ROUNI YOUSSEF: What a remarkable story Rouni had to tell when I met him in April. He’d fled to England from his home city of Aleppo, in war-torn Syria, where he was a newly-qualified doctor. He ended up in Middlesbrough and became one of the first cohort of 12 health care professionals given places on a pioneering programme, run by North Tees and Hartlepool NHS Foundation Trust and a Middlesbrough-based charity called Investing in People and Culture. The programme fast-tracks refugee doctors to fill recruitment gaps in the NHS and Rouni became the first to pass his examinations and become fully employed as a junior doctor, working at North Tees General Hospital.

BOB POTTS: At 72, retired engineer Bob could be forgiven for putting his feet up. Instead, he devotes 30 hours a week as a volunteer van driver, delivering meals-on-wheels to elderly, isolated and vulnerable people in the old pit villages of East Durham. Without the service provided by Wheatley Hill Community Association, many of the “customers” wouldn’t see another soul for days, let alone get a hot meal. I spent a morning with Bob on his round back in August. Unassuming and expecting no fanfare, he simply said: “I just do it because it’s something that’s very clearly needed – and that’s it.”

FRED WILLANS: Still in August, what an honour it was to meet 98-year-old Fred at his home in Darlington. The film, Dunkirk, was all the rage at the time and Fred told me his own epic story about escaping on the last boat home when Churchill sent an armada of small ships to rescue thousands of British troops trapped on the coast of France. “I was just lucky,” said Fred. “Really lucky.” Hollywood can never fully capture the horror of what men like Fred witnessed.
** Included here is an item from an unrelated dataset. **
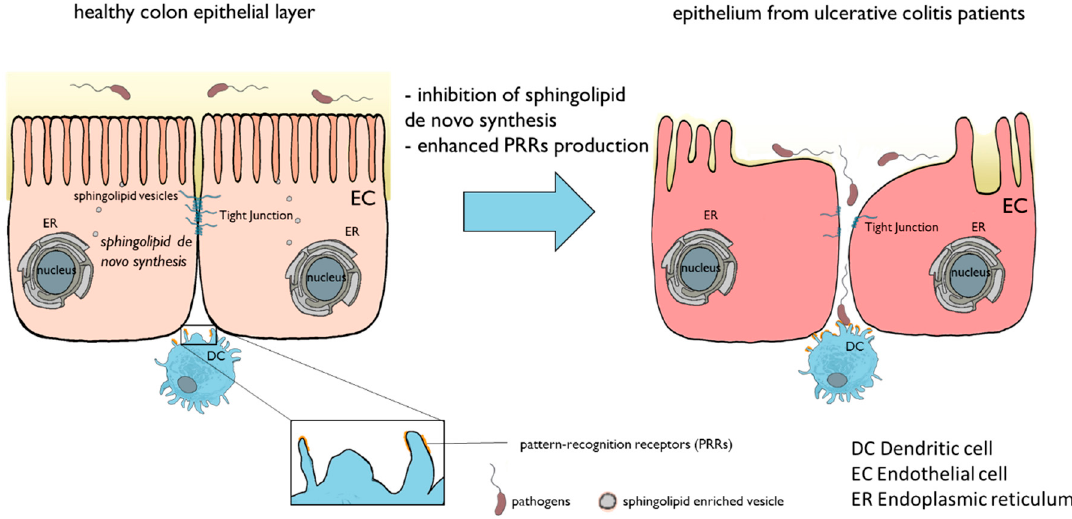
Figure A1. In healthy colon tissue, tight junctions stabilize the epithelial layer. The functionality of the tight junctions is dependent on proper membrane lipid composition, which is warranted by, e.g., vesicular delivery of sphingolipids that are built de novo in the endoplasmic reticulum (ER). In colon tissue from ulcerative colitis patients, de novo sphingolipid synthesis is reduced, leading to the disruption of membrane integrity. Furthermore, LacCers, which can function as pattern-recognition receptors, are upregulated, leading to an enhanced binding of pathogens and thereby, activation of immune cells.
NORMAN MIDGLEY: Green-fingered Norman is also retired and is the driving force behind the transformation of the community garden outside Ceddesfield Hall in Sedgefield. I met him on my travels in October and discovered that he’s a shining example of a band of dedicated volunteers who devote an estimated 15,000 hours a year to making Sedgefield a better place to live. Where would we be without unsung community heroes like Norman, quietly working away in the background?

BILL BLEWITT: One of the happiest assignments of the year was writing about the joyful success of the Age UK North Yorkshire and Darlington Ukulele Band at the start of December. Launched as an ingenious way of combating loneliness, there are now more than 50 members, meeting for rehearsals every week and playing “gigs” for charity. At 97, Bill is the oldest member and personifies the story’s headline: “Happy go plucky.”

MATT HADDEN: Matt was an incredible young man, from Dalton-on-Tees, who inspired countless others with the way he faced terminal cancer by squeezing every last drop of life out of the time he had left. The highlight, amongst many achievements, was completing the Great North Run for charity, despite having had a leg amputated. Matt died, aged 28, on December 7, two days after I’d visited his bedside to film a message to be played at The Northern Echo’s Local Heroes Awards ceremony. Less than 24 hours after his death, he was rightly given a standing ovation.

LINDZ MASON: For devotion to his family and an infectious sense of fun, the last honour goes to Lindz, of Middleton St George. Every day between December 1 and Christmas, he dressed as an elf as part of a fund-raising campaign to help his disabled little boy. Emil, aged four, has cerebral palsy. He’s been in pain throughout his short life and needs a frame to help him walk. However, an operation, not available on the NHS, could change his life. The family’s target of £40,000 is now within reach.